EXERCISE DIRECTIONS »
When you repeat the listing below, keep every word exactly and leave out each picture.

SUPPLIED DATA »
━━━━━━━━━━━━━━━━

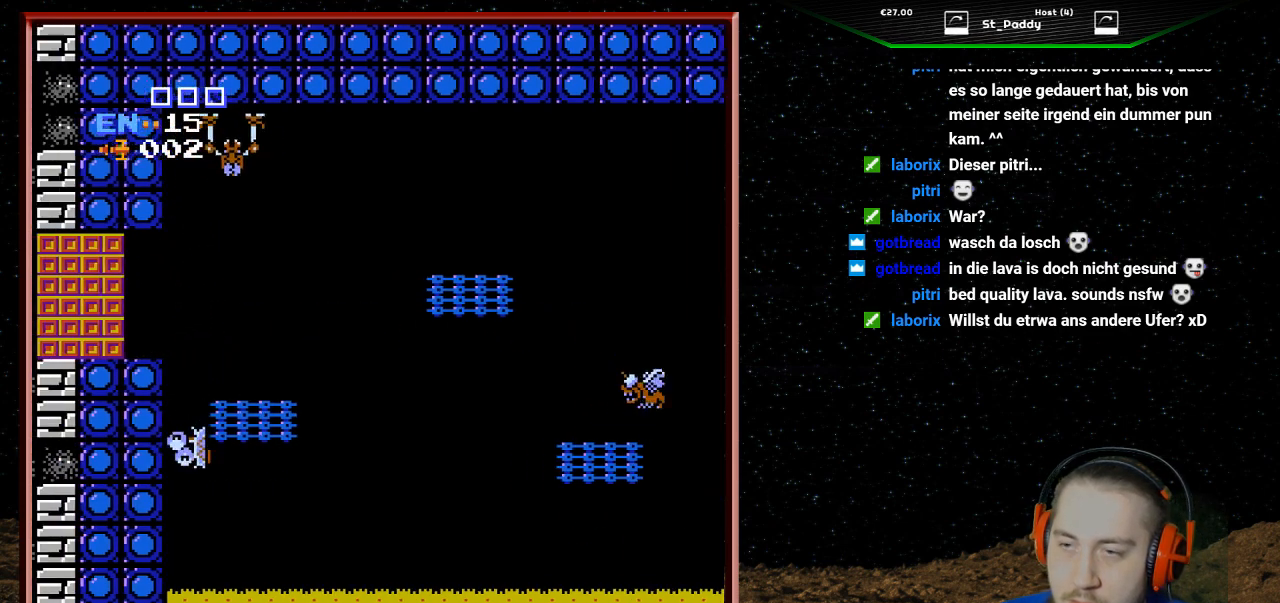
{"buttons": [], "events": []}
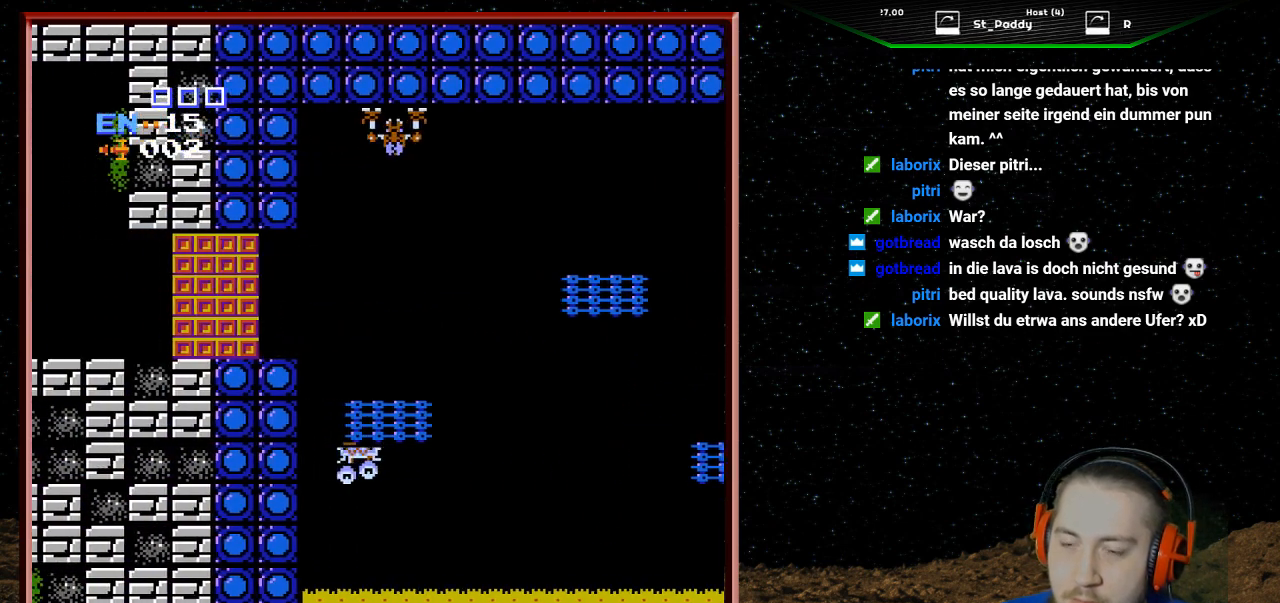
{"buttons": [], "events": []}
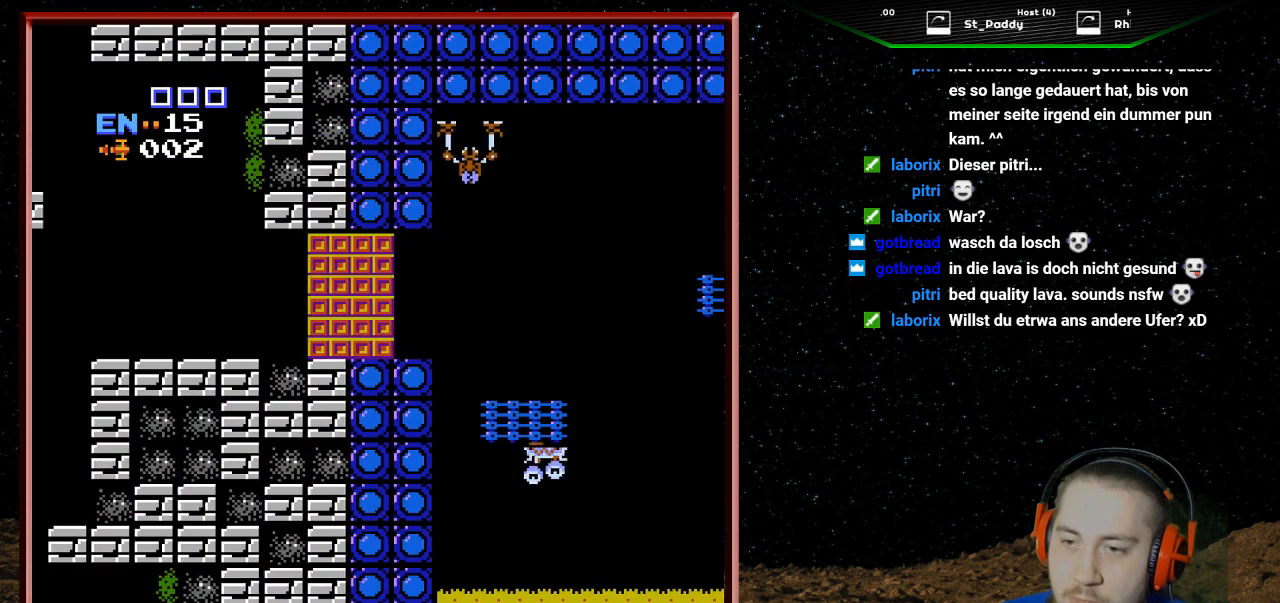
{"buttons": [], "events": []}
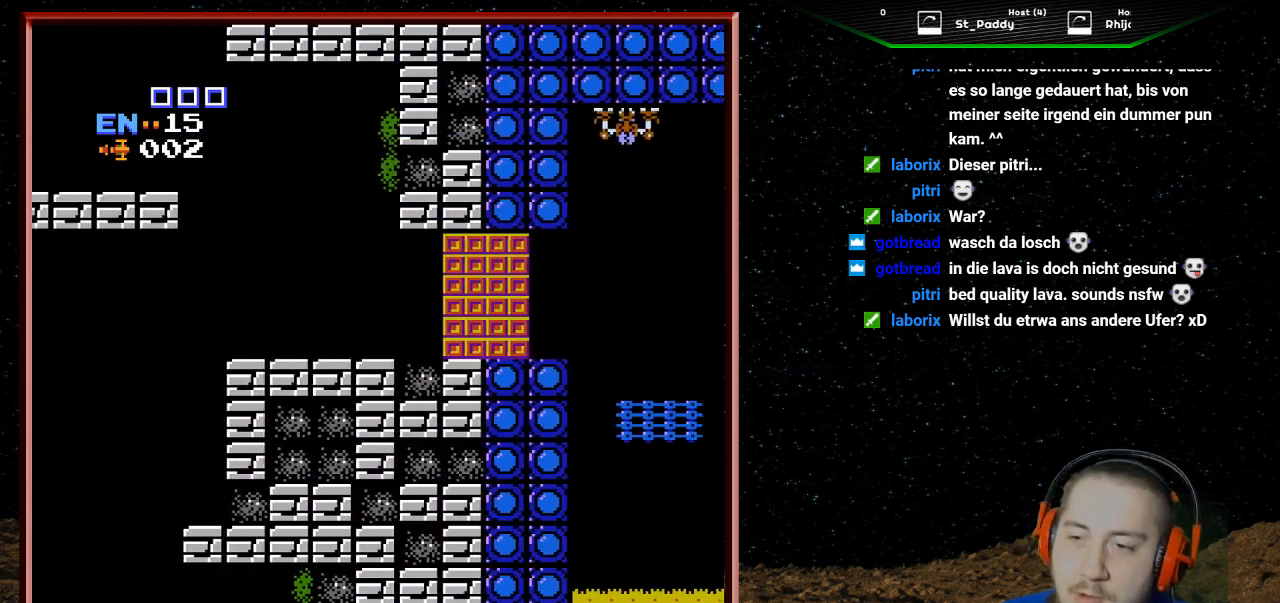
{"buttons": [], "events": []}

━━━━━━━━━━━━━━━━

RESULT OF THE TASK »
{"buttons": [], "events": []}
{"buttons": [], "events": []}
{"buttons": [], "events": []}
{"buttons": [], "events": []}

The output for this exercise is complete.